La solución entonces, o al menos la nueva posibilidad, está en poner orden, tomar a la madre, tomarla completamente y sobre todo devolverle dentro de nuestra mente aquello que le quitamos una vez cuando quisimos juzgarla o pasar por encima de ella: su dignidad como madre. Es poder decir – y que nos crean – que ella es la grande, ella fue la que nos dio la vida, la que decidió que existiéramos, la que por más que digamos que nunca nos abrazó, nunca nos acarició, nunca nos expresó amor, lo que realmente sucedió fue que no nos acordamos del millón de veces que sí nos abrazó, sí nos acarició y sí nos expresó amor mientras éramos bebés, cuando nos cargaba cada vez que llorábamos, nos bañaba todas las noches y nos vestía todos los días.

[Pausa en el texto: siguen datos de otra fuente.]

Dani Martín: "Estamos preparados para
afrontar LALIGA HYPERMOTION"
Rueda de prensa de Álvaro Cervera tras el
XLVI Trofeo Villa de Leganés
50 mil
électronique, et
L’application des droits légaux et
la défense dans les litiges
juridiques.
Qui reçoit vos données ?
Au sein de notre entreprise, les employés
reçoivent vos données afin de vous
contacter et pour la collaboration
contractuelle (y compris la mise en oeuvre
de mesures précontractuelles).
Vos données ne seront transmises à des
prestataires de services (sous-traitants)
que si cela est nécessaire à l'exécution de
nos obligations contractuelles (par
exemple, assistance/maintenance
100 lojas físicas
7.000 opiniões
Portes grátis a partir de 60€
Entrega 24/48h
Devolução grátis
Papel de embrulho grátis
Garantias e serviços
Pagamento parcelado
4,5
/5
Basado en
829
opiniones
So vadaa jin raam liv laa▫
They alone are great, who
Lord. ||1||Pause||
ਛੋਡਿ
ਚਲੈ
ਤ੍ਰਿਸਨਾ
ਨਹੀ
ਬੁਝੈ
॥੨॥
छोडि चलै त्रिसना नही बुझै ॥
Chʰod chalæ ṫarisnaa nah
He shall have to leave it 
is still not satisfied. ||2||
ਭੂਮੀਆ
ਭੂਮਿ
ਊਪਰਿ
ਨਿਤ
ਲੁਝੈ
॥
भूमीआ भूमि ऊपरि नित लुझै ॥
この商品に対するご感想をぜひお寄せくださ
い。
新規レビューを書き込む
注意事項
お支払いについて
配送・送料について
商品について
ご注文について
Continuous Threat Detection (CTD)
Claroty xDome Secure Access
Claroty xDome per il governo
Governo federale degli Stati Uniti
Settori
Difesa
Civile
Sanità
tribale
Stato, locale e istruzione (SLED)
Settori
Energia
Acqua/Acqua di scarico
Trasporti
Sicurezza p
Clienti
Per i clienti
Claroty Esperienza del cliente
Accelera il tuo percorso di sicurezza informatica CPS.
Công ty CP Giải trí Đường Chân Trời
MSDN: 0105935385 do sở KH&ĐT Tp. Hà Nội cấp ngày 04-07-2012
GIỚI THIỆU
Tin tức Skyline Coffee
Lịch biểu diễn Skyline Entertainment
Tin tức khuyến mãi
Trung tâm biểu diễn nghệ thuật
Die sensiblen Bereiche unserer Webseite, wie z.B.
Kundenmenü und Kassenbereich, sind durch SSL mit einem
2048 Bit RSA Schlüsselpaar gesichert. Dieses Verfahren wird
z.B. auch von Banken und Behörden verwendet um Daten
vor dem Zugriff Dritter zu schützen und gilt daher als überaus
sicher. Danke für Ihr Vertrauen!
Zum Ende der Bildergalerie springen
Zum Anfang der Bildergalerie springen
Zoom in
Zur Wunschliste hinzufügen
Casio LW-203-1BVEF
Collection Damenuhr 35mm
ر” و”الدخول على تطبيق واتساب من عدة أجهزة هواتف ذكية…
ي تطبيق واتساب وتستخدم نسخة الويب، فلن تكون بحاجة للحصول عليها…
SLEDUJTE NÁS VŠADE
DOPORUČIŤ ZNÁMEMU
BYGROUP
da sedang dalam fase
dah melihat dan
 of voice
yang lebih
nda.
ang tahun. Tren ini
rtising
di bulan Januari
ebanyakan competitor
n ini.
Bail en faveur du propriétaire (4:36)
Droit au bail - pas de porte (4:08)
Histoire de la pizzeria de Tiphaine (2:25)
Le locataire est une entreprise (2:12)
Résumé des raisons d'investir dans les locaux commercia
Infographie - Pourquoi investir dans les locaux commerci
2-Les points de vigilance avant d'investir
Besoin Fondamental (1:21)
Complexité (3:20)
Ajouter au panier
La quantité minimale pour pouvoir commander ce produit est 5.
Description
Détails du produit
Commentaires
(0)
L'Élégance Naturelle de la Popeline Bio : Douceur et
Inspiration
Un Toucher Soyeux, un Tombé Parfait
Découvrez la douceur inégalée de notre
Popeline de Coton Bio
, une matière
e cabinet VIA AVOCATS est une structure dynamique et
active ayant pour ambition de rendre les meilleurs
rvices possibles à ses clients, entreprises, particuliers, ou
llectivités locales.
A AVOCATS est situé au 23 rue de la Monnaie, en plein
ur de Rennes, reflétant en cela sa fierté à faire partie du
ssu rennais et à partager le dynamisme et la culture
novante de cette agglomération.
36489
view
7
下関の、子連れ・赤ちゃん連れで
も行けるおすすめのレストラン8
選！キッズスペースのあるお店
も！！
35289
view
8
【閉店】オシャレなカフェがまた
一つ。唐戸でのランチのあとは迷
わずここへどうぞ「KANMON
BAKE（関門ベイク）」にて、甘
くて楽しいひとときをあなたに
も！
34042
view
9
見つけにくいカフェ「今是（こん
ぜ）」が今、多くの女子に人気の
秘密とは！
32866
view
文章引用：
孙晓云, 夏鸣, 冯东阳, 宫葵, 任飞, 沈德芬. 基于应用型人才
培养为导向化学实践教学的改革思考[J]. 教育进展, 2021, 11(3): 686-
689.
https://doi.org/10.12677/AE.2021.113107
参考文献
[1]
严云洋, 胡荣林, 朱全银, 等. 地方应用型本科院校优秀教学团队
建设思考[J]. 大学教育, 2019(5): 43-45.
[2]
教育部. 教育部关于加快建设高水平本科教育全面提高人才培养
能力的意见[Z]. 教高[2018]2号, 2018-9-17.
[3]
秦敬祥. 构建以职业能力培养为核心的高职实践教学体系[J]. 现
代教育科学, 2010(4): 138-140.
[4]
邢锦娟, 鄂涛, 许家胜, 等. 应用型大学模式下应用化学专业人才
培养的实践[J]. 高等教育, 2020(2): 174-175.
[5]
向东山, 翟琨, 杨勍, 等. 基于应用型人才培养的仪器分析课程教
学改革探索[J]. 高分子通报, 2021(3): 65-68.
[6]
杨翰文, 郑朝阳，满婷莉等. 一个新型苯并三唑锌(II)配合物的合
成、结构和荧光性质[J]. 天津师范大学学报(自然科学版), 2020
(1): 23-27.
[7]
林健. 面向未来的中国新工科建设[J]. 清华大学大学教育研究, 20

Por supuesto es difícil agarrarnos de aquello que no recordamos, resulta bastante extraño cómo es que al principio de la vida los padres nos dan tanto, pero no lo recordamos, y luego construimos una idea que no es tan real, aquella que nos dice que no fueron tan buenos padres, para luego ya siendo adultos tener que reconstruirla y poder decir: “Sí, mi mamá sí me dio mucho”.

Esto es, incluir el amor, en oposición al rechazo.